(Collected data entries)
☆ ☆ ☆

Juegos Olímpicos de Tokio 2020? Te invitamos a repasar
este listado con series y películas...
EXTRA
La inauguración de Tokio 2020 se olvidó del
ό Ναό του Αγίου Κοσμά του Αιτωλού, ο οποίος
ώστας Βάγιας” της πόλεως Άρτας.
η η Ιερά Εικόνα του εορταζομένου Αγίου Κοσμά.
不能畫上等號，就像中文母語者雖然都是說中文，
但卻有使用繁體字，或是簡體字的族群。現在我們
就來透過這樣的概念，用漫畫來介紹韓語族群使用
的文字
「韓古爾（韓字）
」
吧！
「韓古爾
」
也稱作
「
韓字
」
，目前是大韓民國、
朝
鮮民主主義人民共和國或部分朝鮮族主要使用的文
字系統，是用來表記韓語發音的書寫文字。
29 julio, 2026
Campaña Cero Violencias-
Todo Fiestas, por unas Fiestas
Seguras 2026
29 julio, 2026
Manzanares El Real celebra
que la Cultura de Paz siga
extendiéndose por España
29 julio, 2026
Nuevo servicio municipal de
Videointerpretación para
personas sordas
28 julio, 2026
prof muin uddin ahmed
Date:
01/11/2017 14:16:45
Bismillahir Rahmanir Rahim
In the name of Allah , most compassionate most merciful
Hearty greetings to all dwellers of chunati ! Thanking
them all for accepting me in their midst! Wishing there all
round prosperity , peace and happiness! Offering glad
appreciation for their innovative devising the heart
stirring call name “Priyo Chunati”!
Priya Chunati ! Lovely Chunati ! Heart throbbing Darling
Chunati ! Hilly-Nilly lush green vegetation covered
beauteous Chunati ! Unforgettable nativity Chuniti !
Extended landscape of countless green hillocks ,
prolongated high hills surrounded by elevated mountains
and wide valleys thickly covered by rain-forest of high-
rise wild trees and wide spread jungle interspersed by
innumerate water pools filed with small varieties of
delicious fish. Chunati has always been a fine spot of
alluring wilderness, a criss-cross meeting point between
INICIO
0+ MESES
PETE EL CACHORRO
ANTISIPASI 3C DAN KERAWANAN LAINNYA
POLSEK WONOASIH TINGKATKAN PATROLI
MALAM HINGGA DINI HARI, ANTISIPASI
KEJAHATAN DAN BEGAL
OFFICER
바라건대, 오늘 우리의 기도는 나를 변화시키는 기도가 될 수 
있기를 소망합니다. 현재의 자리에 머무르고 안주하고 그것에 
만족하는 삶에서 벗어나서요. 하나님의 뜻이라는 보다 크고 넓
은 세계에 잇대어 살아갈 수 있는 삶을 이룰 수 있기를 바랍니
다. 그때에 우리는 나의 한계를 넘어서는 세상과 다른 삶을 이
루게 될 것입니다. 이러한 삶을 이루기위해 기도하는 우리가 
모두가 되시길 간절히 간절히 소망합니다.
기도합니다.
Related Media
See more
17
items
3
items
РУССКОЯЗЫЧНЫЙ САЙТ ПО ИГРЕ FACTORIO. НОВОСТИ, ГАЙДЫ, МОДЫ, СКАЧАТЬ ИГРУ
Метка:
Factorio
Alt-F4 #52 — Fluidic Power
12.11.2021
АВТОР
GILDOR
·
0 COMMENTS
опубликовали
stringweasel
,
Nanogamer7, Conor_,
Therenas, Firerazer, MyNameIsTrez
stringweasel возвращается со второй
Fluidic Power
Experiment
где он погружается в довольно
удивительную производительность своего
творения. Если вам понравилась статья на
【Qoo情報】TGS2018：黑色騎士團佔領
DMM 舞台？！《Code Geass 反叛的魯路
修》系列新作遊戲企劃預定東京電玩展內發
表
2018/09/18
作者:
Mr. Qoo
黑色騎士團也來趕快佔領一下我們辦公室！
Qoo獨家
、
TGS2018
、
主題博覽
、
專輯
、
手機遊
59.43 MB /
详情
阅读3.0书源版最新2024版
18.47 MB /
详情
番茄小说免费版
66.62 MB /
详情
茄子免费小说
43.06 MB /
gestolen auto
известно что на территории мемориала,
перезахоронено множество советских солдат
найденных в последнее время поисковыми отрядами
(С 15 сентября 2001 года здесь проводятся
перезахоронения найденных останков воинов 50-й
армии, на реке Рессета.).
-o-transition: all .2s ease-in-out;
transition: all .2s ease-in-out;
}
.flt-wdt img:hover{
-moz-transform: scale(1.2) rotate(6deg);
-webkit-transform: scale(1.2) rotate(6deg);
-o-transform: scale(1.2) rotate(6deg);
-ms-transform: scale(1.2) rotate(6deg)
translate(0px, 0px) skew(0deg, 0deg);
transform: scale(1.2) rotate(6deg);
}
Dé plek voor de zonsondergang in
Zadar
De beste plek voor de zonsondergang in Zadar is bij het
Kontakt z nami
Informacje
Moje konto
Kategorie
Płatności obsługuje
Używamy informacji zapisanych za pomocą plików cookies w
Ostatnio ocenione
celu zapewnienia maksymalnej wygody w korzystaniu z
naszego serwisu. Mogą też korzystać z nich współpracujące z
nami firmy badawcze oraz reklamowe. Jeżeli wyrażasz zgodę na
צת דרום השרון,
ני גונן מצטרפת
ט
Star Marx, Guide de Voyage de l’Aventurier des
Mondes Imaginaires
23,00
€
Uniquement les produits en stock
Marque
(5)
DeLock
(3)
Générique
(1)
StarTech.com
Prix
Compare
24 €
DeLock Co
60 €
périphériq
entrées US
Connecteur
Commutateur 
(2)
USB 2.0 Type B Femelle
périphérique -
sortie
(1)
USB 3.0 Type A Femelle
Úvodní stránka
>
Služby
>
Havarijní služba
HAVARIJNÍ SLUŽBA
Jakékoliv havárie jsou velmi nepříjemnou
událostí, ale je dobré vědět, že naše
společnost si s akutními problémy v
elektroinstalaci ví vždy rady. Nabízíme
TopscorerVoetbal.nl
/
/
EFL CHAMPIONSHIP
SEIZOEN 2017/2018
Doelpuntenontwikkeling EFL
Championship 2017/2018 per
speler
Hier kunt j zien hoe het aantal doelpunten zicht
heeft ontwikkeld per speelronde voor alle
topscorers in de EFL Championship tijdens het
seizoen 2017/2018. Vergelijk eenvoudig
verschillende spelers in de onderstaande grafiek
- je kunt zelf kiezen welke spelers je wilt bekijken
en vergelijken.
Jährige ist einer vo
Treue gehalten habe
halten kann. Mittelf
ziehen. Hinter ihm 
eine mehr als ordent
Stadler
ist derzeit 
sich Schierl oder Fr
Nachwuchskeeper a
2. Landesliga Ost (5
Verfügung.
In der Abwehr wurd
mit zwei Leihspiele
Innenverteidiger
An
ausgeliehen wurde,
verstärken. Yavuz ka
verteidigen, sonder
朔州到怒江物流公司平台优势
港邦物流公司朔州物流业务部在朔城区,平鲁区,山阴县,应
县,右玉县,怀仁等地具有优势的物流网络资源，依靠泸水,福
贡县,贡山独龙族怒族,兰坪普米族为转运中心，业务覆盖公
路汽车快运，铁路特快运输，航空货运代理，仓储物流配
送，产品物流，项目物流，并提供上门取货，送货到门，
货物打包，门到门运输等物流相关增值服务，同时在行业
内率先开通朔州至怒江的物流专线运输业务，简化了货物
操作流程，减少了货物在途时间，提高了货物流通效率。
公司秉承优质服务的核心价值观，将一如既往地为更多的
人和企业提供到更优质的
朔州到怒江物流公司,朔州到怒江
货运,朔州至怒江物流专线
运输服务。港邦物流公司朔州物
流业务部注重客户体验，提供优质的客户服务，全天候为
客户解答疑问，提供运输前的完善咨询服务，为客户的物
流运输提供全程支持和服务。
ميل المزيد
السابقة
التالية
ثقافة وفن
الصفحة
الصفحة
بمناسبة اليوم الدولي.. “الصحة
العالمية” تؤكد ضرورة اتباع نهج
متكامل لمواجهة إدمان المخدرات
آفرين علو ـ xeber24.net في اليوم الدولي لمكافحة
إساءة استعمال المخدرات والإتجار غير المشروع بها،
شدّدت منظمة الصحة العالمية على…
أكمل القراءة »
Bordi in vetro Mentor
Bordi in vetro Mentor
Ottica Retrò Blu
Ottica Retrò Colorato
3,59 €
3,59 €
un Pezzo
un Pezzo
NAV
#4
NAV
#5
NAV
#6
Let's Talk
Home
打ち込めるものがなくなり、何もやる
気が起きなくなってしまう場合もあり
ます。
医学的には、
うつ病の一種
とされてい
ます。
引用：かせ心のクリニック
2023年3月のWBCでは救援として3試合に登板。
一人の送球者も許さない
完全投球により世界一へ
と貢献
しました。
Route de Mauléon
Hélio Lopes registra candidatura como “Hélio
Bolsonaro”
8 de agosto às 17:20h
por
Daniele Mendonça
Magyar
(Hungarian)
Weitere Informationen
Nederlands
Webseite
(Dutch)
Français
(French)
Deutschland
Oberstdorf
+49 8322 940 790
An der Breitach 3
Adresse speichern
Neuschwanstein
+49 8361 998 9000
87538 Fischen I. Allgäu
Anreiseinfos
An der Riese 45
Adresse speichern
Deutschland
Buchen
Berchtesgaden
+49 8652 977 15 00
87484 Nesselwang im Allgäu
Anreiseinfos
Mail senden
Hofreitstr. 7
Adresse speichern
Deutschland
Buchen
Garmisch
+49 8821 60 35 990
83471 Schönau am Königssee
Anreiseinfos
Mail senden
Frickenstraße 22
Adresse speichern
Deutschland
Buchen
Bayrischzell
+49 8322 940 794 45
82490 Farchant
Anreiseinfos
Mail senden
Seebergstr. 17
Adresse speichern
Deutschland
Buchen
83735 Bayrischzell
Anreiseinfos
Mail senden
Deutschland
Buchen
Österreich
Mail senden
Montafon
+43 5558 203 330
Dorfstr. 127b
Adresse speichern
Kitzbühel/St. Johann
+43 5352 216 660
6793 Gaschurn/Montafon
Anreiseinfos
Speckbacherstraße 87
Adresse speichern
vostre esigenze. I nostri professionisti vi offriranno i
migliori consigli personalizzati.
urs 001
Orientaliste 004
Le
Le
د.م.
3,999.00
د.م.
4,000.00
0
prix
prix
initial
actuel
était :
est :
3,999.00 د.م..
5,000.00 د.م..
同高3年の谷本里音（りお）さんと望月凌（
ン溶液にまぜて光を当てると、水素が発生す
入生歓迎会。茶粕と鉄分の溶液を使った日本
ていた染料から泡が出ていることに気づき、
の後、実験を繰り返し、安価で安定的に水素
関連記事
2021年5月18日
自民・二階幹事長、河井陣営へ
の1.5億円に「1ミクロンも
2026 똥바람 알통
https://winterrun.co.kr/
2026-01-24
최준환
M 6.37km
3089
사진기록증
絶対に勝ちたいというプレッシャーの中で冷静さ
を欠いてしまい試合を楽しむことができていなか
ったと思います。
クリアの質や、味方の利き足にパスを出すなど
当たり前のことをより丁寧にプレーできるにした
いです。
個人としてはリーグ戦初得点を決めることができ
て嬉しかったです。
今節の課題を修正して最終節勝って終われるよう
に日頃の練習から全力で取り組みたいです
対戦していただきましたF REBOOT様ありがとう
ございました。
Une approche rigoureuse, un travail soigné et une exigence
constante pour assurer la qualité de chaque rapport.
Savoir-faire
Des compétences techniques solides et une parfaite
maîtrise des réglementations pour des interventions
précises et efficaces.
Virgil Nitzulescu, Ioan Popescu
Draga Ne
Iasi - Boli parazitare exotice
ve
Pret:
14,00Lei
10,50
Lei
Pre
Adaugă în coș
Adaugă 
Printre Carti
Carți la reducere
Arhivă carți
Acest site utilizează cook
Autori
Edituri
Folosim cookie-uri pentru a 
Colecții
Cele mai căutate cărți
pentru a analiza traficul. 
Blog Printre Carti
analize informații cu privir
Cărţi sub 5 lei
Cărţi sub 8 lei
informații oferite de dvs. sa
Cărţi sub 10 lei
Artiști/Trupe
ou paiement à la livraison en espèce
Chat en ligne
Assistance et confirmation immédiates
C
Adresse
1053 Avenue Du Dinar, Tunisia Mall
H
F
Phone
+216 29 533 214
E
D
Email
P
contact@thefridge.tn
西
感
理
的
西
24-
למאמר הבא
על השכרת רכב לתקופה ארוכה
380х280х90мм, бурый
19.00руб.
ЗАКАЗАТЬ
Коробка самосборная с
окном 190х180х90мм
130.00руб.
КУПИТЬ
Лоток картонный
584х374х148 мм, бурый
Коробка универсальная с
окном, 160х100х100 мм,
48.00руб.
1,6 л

☆ ☆ ☆

Task objective -
Figure out how many lines in the entries above contain "scale". Write only that number.

Problem solution -
5